**Problem description**
Copy the lines of the rows from the line with "Privacy Policy" to the line with "GUIDANCE OF", renaming "Refund Policy" to "Return Policy" and leaving everything else unchanged.

**Data provided**
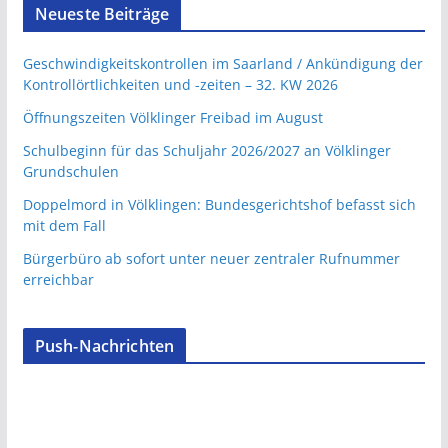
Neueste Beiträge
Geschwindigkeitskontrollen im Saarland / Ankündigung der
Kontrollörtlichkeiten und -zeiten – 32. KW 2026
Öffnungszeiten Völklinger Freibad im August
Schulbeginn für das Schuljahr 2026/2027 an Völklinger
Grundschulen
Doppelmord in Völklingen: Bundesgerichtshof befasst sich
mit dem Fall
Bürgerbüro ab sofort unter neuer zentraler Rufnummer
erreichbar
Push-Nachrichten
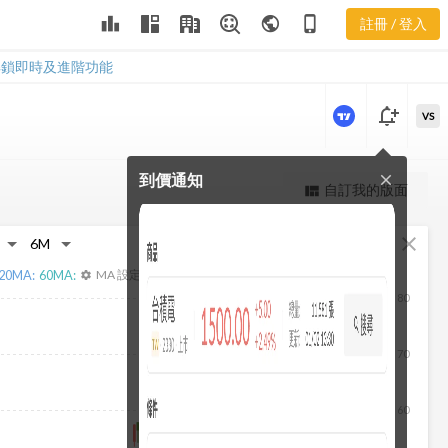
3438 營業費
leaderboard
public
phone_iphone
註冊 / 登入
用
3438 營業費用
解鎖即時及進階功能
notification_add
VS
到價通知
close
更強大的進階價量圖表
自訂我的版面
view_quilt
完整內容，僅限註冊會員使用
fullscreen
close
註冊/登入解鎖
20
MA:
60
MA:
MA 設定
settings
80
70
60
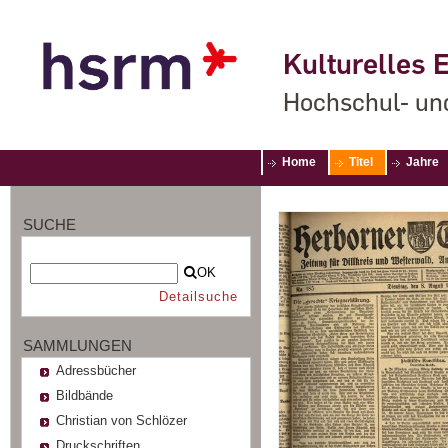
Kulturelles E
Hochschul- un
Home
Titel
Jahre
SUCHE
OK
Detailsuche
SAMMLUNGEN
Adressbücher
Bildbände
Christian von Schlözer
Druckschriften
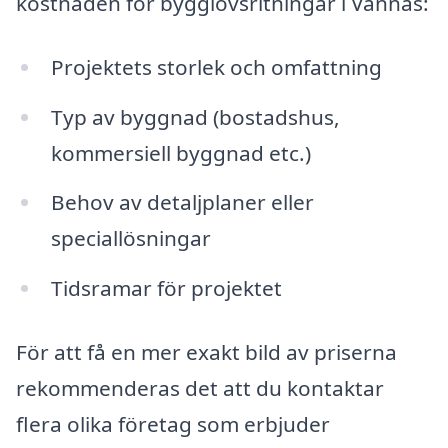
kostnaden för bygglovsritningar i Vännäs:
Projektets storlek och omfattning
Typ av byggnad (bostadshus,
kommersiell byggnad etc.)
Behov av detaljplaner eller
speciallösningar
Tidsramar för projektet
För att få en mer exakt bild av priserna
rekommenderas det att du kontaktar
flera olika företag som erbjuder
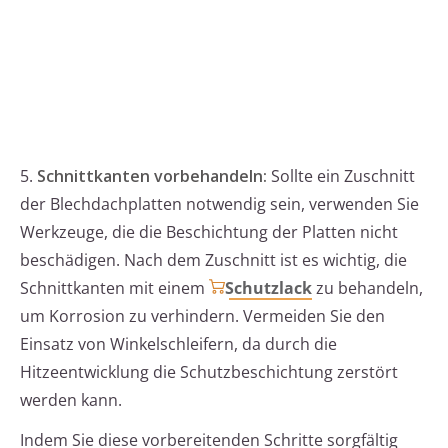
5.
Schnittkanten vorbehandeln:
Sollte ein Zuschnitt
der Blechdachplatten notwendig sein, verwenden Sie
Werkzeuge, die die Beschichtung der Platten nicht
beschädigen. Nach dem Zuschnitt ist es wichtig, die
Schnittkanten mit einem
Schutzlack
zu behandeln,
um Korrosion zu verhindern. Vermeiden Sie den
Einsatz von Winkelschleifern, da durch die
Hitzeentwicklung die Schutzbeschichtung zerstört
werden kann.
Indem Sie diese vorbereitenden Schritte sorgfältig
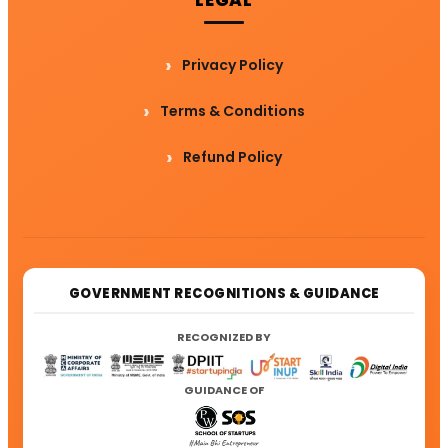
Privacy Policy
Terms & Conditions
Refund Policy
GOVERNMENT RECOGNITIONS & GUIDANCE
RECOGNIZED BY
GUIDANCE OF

--

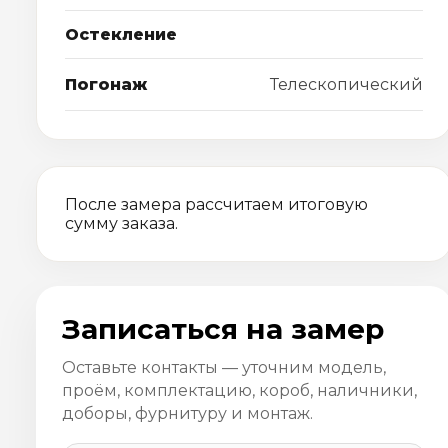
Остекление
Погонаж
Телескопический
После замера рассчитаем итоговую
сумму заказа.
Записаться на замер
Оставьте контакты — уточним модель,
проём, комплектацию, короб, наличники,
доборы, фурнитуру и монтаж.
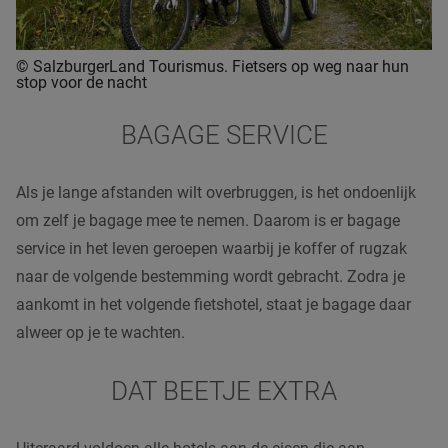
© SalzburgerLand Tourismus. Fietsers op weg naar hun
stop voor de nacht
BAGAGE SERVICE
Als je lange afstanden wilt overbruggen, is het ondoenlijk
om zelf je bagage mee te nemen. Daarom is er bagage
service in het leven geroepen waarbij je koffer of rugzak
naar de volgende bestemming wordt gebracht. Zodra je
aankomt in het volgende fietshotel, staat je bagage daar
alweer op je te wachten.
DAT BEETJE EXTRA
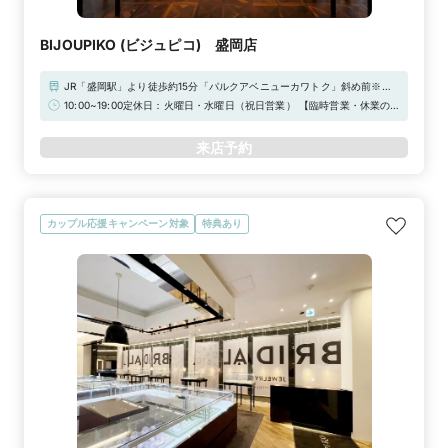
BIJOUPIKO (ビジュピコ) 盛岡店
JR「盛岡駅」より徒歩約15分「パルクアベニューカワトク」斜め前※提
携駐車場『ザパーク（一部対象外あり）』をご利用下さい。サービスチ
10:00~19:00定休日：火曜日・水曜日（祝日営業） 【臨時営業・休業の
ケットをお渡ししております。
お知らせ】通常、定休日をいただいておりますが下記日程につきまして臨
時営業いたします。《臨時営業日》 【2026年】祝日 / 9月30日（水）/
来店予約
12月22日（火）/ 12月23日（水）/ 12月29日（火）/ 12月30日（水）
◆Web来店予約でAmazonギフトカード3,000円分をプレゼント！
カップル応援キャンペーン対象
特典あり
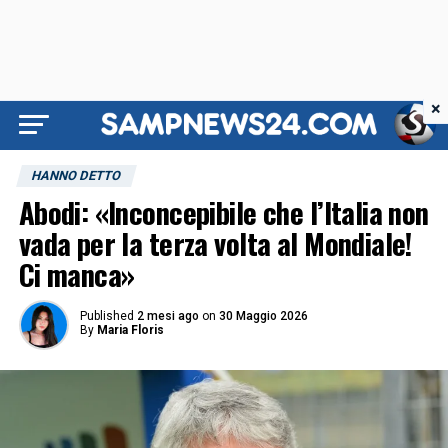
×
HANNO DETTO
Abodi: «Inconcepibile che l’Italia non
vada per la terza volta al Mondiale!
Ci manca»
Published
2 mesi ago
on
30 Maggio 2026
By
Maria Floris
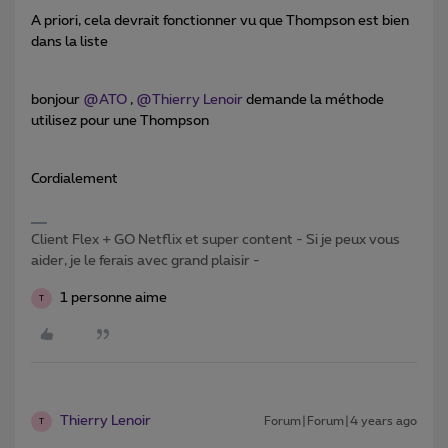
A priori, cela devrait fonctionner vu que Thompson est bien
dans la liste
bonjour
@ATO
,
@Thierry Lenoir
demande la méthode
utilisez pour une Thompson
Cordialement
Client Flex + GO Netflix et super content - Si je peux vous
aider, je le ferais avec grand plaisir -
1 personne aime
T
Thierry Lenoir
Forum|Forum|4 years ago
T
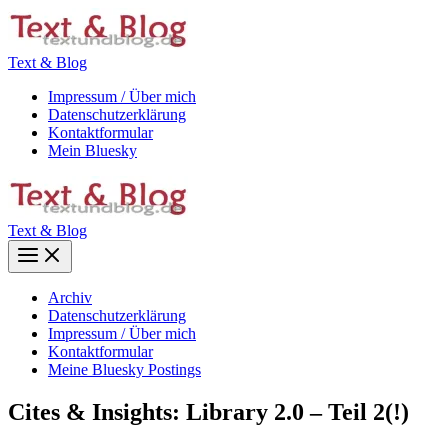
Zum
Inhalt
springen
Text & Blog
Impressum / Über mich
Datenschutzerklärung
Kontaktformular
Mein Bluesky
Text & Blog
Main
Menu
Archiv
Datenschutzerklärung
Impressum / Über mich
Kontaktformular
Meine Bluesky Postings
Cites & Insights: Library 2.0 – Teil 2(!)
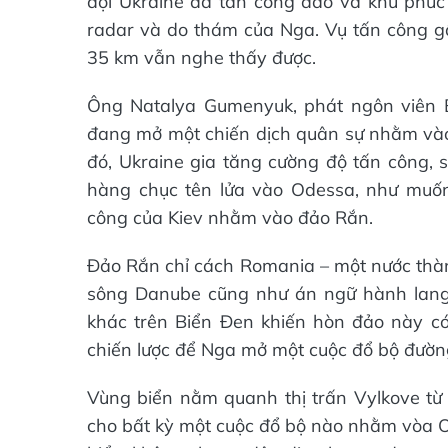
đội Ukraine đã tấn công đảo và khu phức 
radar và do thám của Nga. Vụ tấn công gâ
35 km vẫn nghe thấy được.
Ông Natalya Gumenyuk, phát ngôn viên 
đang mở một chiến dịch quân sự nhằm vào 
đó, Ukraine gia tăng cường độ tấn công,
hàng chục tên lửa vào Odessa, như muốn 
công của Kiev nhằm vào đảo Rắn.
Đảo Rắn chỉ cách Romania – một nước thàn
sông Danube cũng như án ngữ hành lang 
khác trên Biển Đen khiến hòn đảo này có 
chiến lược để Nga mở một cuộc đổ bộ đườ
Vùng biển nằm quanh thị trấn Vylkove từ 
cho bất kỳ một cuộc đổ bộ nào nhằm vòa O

**Task output**
Privacy Policy
Terms & Conditions
Return Policy
GOVERNMENT RECOGNITIONS & GUIDANCE
RECOGNIZED BY
GUIDANCE OF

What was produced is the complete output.